3/10
Wasted opportunity
31 May 2011
Warning: Spoilers
A film with Chris Cooper in it is usually worth watching for that reason alone. American Beauty, Adaptation, Syriana and so on down to The Bourne Identity. So put him in a film about the ravages of capitalism and globalisation and you would expect him underline the films Big Messages, even as a senior exec getting the chop at about the time most people think of retiring. Go on Chris, throw it back at the stockholders and the money men, the heartless HR bitches, have a good rant and explain to us all how it went so wrong. No can do. I'm gonna kill myself because despite having spent my life in steady and increasingly remunerative employment, I can't afford to send my kiddies to college. Where did it all go? Down his throat? Up his nose? On the horses.

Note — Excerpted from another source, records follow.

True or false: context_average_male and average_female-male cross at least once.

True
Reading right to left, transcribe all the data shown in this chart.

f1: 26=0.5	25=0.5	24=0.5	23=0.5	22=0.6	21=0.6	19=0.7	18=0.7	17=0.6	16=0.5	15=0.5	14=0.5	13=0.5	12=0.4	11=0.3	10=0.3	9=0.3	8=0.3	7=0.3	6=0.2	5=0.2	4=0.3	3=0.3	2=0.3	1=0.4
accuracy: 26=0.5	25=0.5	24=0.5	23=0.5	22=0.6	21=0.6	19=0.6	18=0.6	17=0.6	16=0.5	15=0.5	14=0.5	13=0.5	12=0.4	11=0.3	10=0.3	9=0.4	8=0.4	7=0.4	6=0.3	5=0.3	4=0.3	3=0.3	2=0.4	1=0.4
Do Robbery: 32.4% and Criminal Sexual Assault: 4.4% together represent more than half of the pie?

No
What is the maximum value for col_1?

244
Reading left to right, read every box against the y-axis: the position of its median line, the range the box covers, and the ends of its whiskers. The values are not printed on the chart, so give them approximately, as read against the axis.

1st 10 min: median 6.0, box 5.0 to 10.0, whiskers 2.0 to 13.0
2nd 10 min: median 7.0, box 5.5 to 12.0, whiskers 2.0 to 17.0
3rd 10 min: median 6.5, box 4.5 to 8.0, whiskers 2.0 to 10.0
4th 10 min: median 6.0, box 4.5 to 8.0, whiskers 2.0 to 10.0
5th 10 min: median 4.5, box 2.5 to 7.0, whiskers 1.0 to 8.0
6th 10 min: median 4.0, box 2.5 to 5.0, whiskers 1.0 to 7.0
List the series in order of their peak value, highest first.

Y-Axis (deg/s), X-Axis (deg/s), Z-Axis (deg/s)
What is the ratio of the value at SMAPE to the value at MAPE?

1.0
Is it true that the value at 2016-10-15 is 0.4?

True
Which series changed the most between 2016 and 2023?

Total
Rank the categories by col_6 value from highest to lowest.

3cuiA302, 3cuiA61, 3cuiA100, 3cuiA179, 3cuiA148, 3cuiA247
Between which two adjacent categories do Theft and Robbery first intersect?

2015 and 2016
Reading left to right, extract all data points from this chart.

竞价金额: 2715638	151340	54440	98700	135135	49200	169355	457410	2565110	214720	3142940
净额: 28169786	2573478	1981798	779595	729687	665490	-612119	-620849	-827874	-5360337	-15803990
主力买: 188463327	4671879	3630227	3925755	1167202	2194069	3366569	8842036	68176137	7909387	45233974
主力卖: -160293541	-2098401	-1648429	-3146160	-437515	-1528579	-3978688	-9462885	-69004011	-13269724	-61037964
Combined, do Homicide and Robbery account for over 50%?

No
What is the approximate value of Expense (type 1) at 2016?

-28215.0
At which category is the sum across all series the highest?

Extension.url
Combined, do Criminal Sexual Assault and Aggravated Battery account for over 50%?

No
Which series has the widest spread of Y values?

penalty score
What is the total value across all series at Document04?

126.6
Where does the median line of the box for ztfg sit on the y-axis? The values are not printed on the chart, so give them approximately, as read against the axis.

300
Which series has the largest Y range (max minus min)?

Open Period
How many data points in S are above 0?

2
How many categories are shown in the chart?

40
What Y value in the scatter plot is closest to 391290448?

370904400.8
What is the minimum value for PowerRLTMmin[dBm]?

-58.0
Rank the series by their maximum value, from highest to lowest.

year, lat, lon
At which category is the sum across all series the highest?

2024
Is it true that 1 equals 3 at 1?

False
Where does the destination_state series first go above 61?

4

But the film wasn't really about Chris. It was about Ben Affleck, an obnoxious golf'n'marketing alpha male who's also been given the push, much to his arrogant disbelief. And Ben hasn't been saving either because within a very short space of time they've had to stop payments on their kid's Xbox (who, on $160K buys an Xbox on a payment plan?) and lose the crappy Porsche Boxster (not even a 911). Within no time at all they're all back with mum and dad and Ben's had to swallow his pride and ask brother-in-law Kevin Costner, who he's previously dismissed, for a charity job in his small construction outfit.

In the meantime, Tommy Lee Jones, who may or may not have helped start the firm that's now gone tits up, has gone all dark and moody and thinking' about the good old days, even though he's got a pile of dough and is banging the good looking broad who's doing all the firing.

Two hours, or however long this is, is an ambitious time to follow the arcs of three or four largely unsympathetic characters through the turmoils of post-2008 "downsizing". For real people, this is an experience of fear, anxiety, depression, frustration and hopelessness. But this film does not take you there, apart from in the glibbest fashion. Ben's rage at his reduced status finds its apogee in throwing stones (from a distance that would seriously embarrass a Palestinian protester) at his old office building.

The only thing that rings true is Ben's uselessness as a builder. The only realistic line is delivered by the otherwise perfunctory Costner, when asked by Ben if he can bring another failed exec into the building game: "let's just hope he's faster than you are," says the man of few words.

But in the end it's all OK because Tommy buys back the old shipyard, pulls the team back together and with a jolly "What's the worse that can happen?" they chug off into the future. The film closes with some sort of ship emerging from the rusting yard, a rebirth if you will, a veritable Phoenix.

I imagine this film will leave a lot of people feeling short changed and some, positively seething with anger.